Task requirements:
Type the records that follow again exactly as written, but drop the pictures.

[Document layout analysis data]
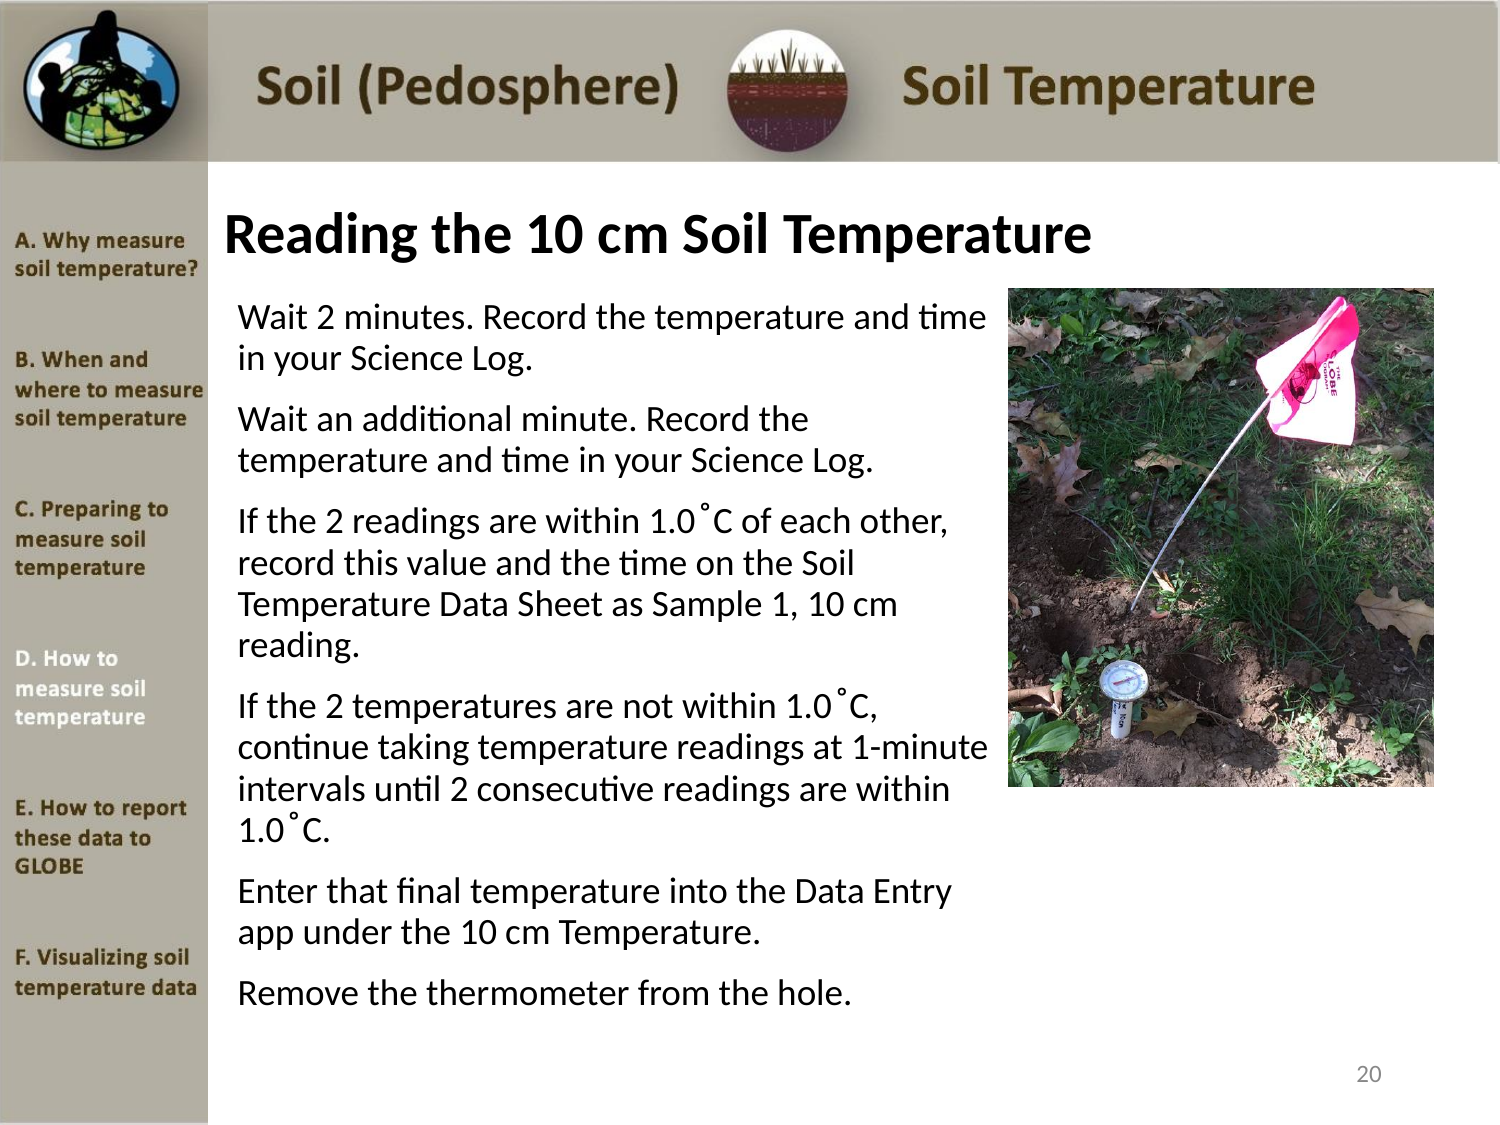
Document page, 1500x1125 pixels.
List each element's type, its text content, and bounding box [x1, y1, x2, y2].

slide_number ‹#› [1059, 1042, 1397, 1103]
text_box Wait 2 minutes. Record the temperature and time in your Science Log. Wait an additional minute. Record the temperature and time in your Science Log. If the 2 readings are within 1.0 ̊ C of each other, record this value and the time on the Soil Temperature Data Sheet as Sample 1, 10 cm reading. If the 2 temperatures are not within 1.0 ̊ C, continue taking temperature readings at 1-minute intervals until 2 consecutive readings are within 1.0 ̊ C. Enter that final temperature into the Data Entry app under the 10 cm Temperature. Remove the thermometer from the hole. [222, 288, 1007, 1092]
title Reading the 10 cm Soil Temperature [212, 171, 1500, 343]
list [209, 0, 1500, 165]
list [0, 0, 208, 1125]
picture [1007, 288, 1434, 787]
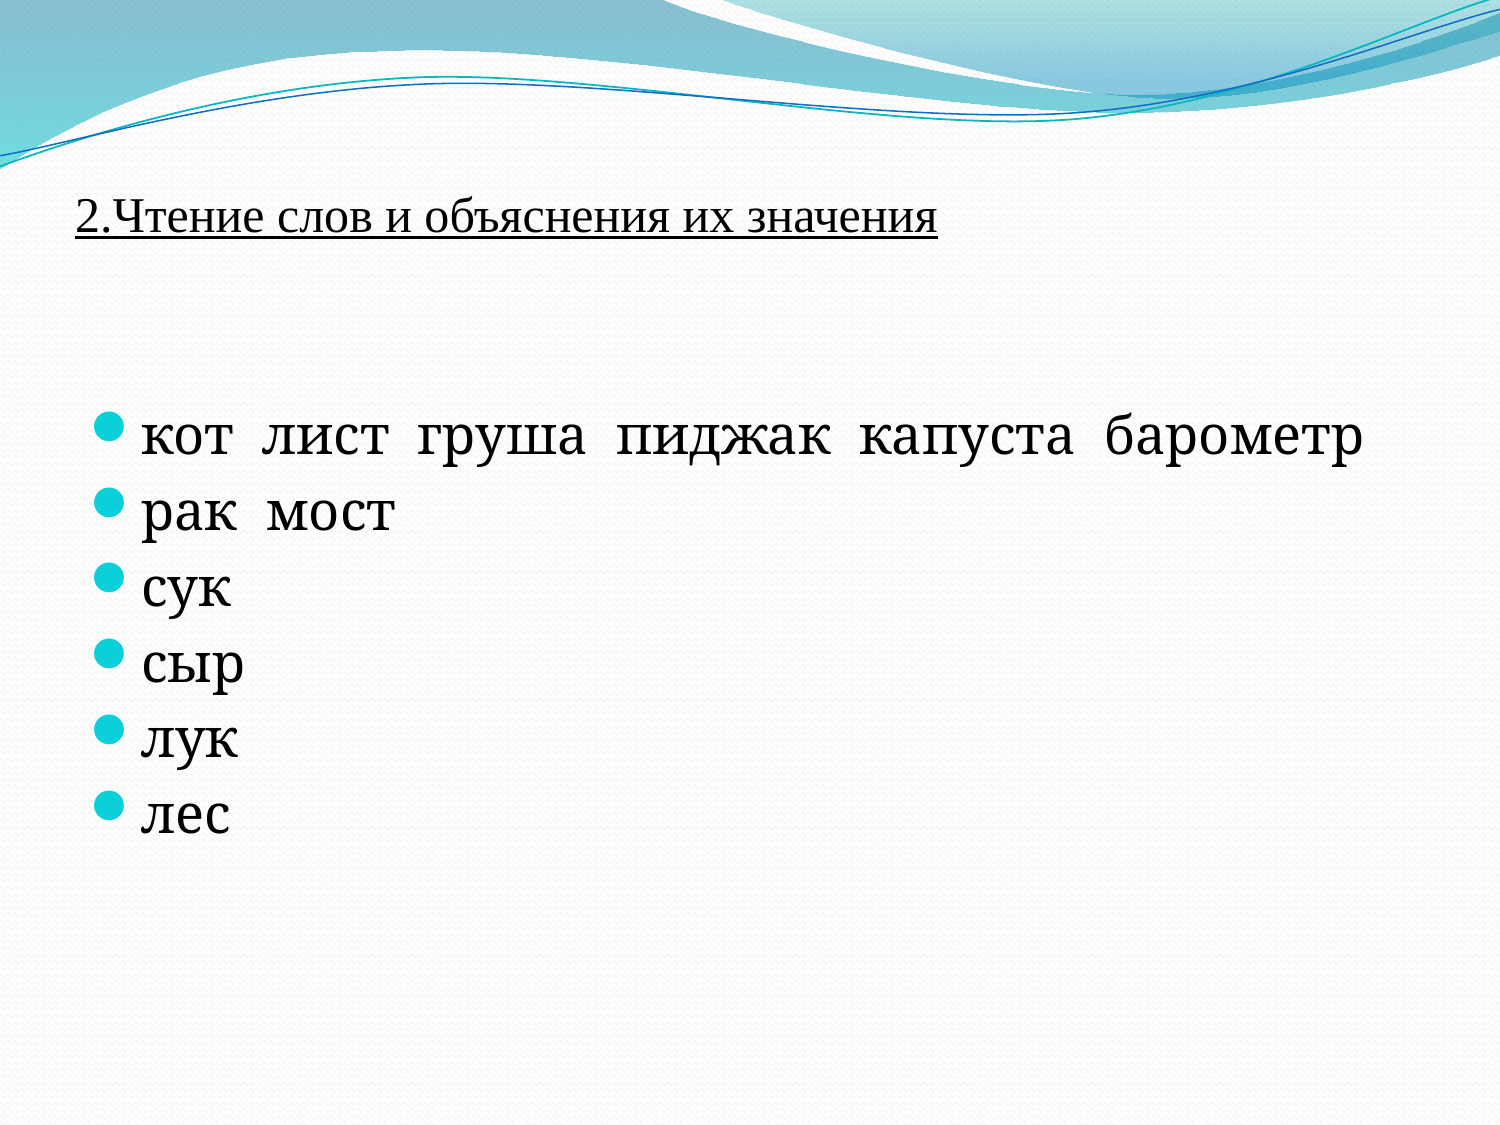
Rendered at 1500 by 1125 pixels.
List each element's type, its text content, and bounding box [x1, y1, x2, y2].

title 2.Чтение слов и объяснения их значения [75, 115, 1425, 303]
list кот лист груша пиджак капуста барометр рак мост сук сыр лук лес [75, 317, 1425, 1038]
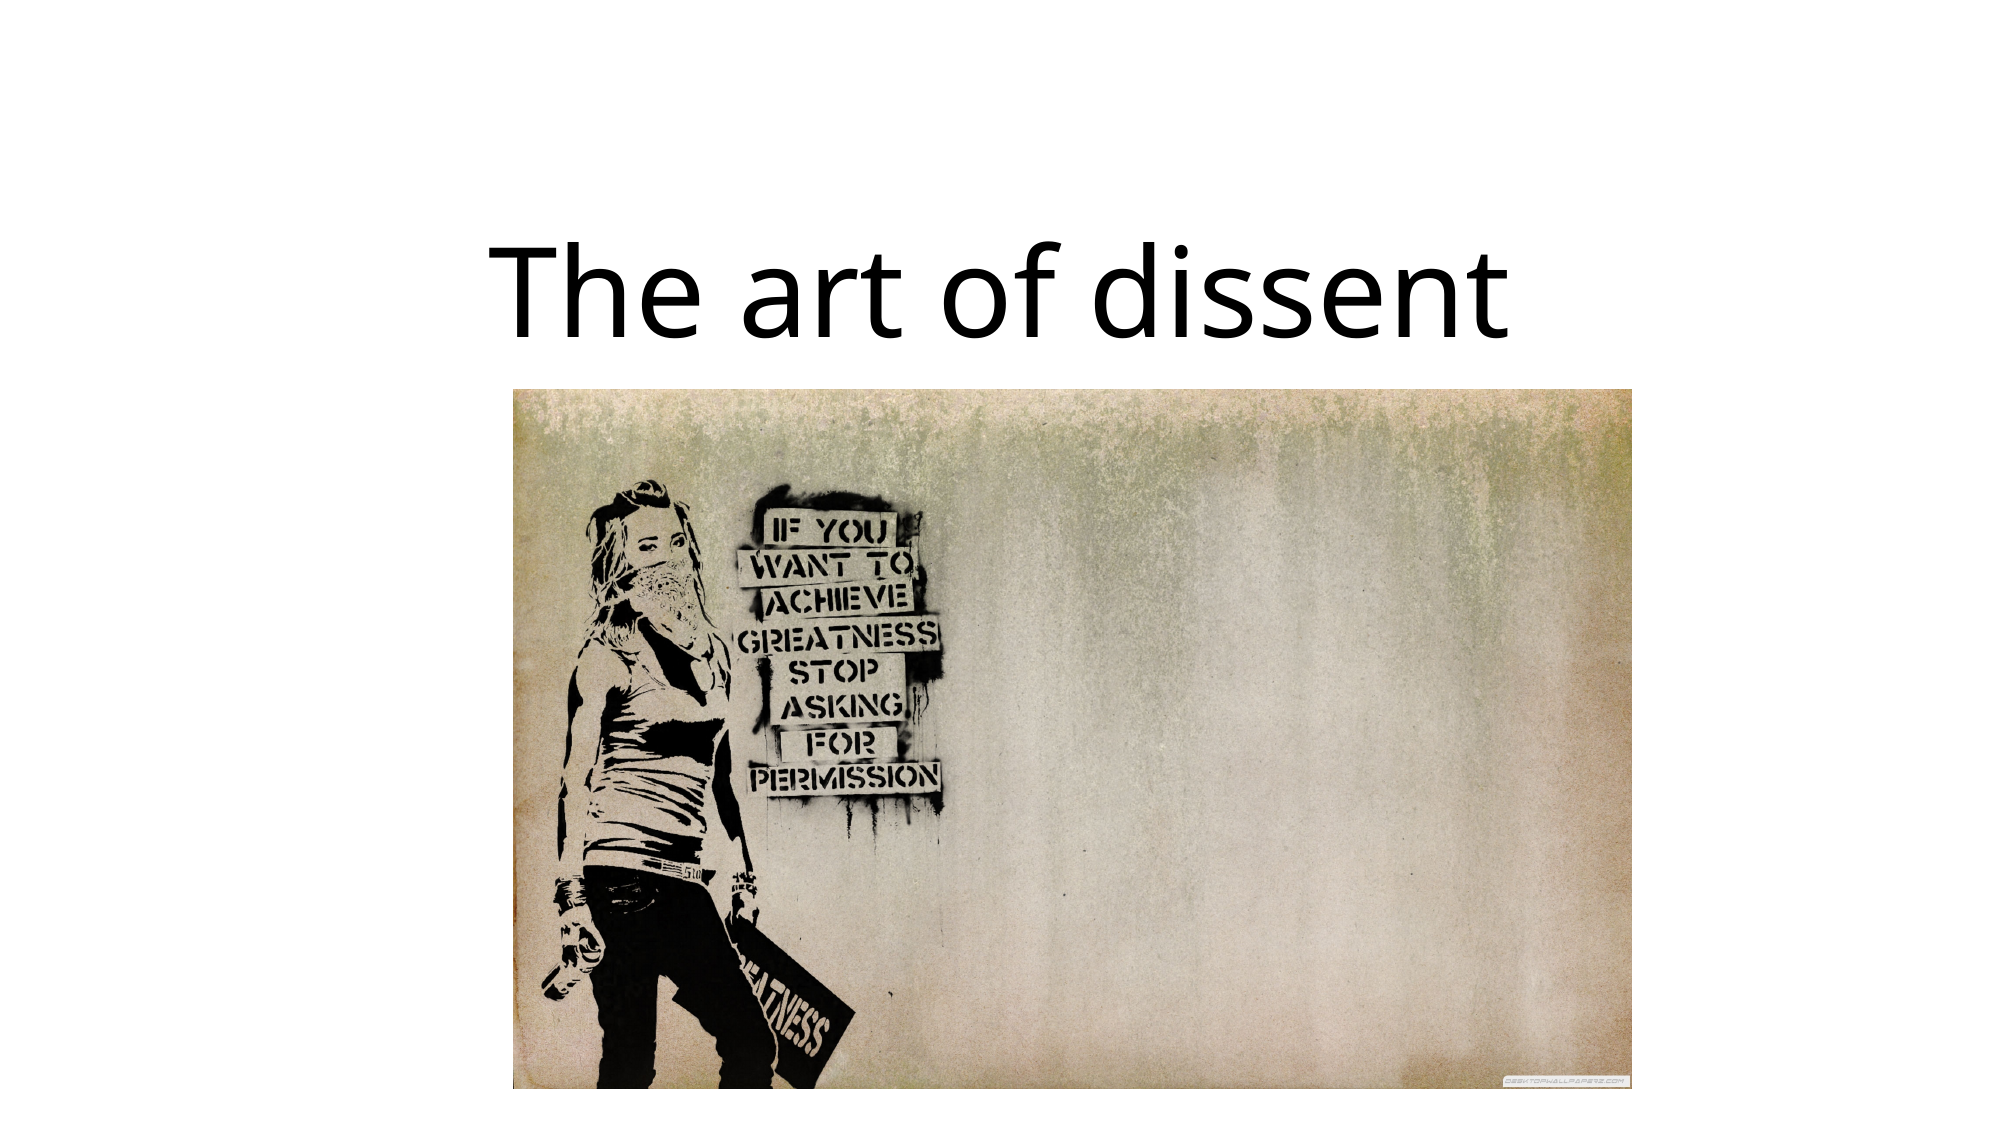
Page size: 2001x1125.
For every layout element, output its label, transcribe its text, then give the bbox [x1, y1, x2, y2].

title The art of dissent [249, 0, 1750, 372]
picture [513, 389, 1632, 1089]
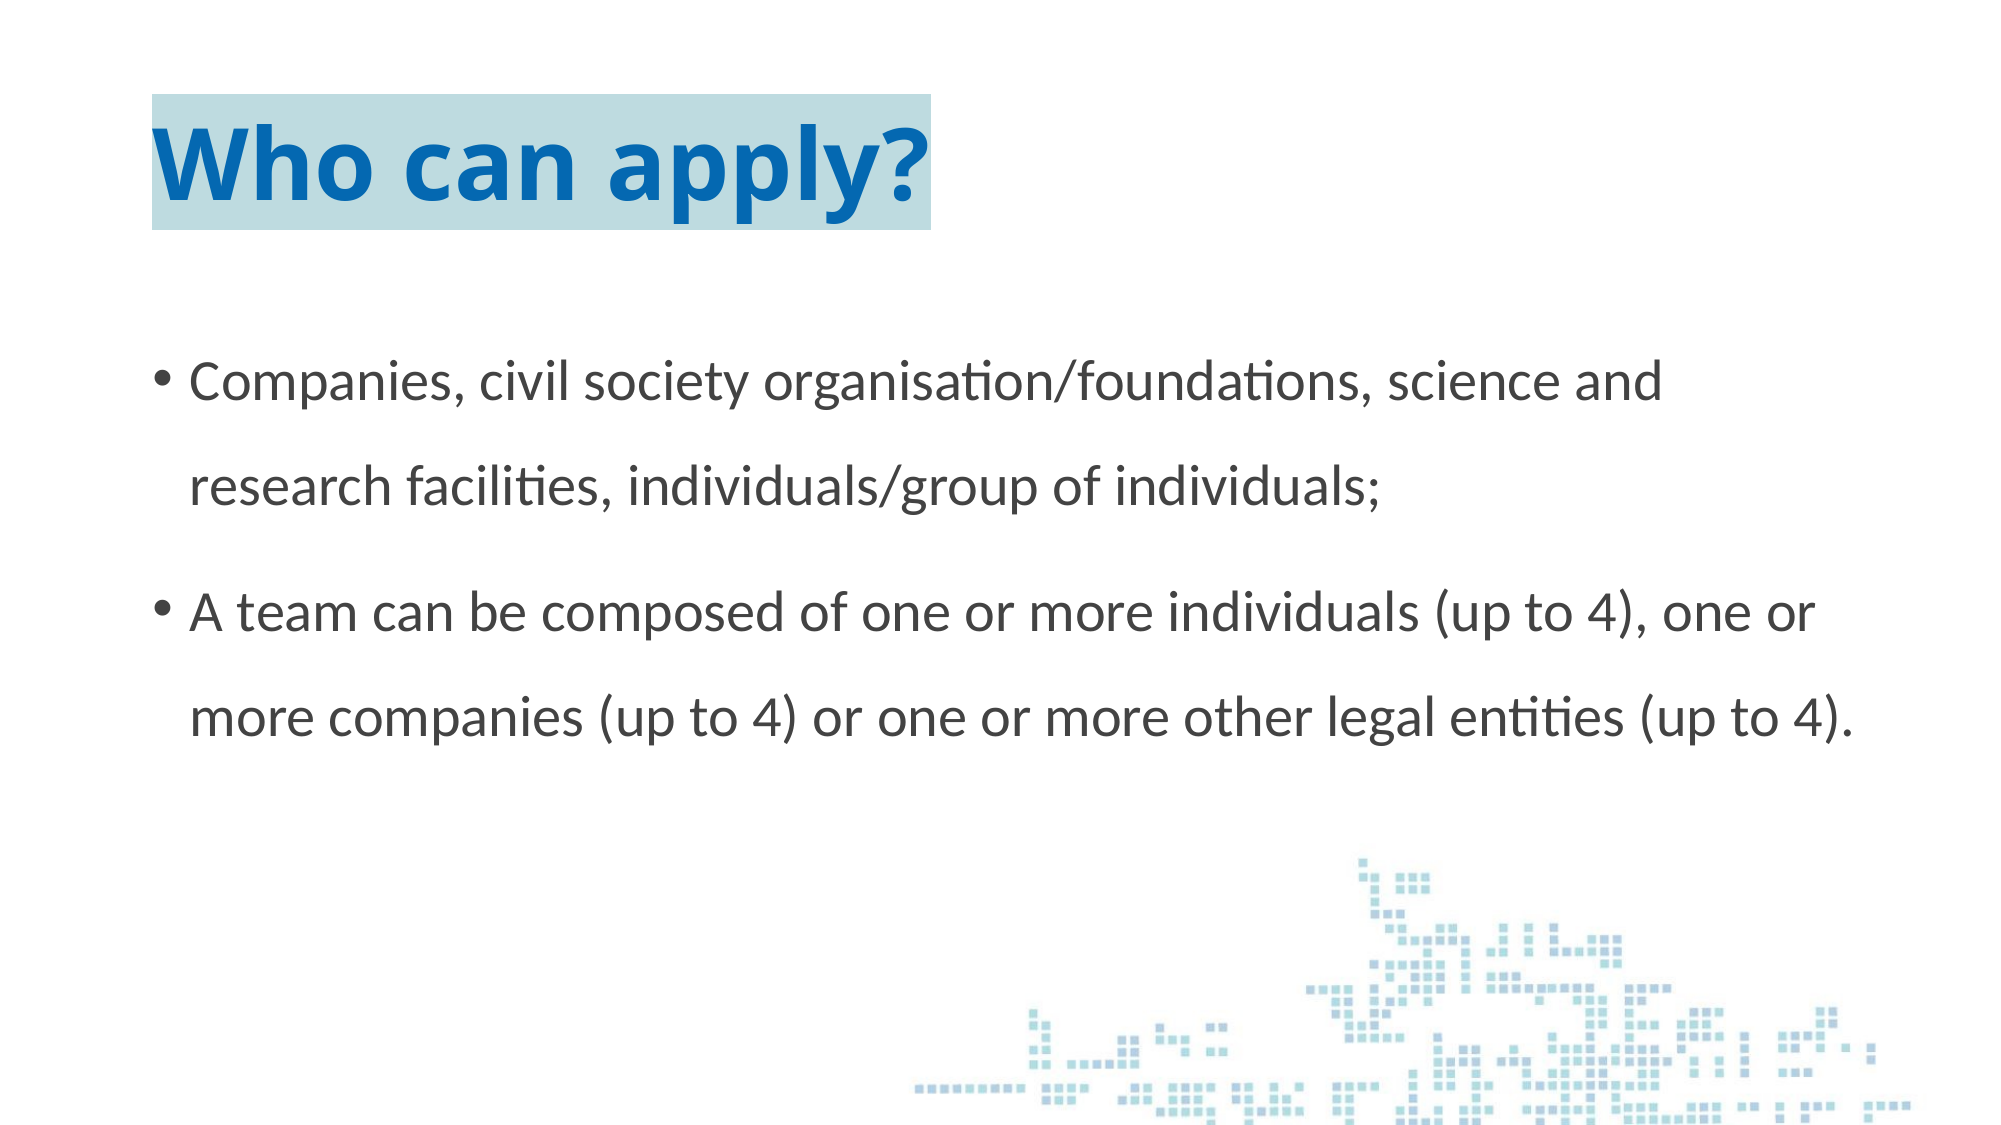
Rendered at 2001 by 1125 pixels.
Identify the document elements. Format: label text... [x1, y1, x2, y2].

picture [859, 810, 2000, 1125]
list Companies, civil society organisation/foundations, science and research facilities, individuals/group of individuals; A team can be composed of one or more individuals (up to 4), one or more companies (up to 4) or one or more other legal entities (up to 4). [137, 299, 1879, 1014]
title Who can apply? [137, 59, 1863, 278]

Exercise answer:
Document page, 1500x1125 pixels.
List each element's type, its text content, and bounding box [x1, y1, x2, y2].

slide_number ‹#› [1059, 1042, 1397, 1103]
text_box Wait 2 minutes. Record the temperature and time in your Science Log. Wait an additional minute. Record the temperature and time in your Science Log. If the 2 readings are within 1.0 ̊ C of each other, record this value and the time on the Soil Temperature Data Sheet as Sample 1, 10 cm reading. If the 2 temperatures are not within 1.0 ̊ C, continue taking temperature readings at 1-minute intervals until 2 consecutive readings are within 1.0 ̊ C. Enter that final temperature into the Data Entry app under the 10 cm Temperature. Remove the thermometer from the hole. [222, 288, 1007, 1092]
title Reading the 10 cm Soil Temperature [212, 171, 1500, 343]
list [209, 0, 1500, 165]
list [0, 0, 208, 1125]
picture [1007, 288, 1434, 787]
Rendered at 1500 by 1125 pixels.
List each element's type, its text content, and bounding box [x1, y1, x2, y2].

title 2.Чтение слов и объяснения их значения [75, 115, 1425, 303]
list кот лист груша пиджак капуста барометр рак мост сук сыр лук лес [75, 317, 1425, 1038]
Page size: 2001x1125.
For every layout element, output its label, transcribe its text, then give the bbox [x1, y1, x2, y2].

title The art of dissent [249, 0, 1750, 372]
picture [513, 389, 1632, 1089]
Rendered at 2001 by 1125 pixels.
Identify the document elements. Format: label text... [x1, y1, x2, y2].

picture [859, 810, 2000, 1125]
list Companies, civil society organisation/foundations, science and research facilities, individuals/group of individuals; A team can be composed of one or more individuals (up to 4), one or more companies (up to 4) or one or more other legal entities (up to 4). [137, 299, 1879, 1014]
title Who can apply? [137, 59, 1863, 278]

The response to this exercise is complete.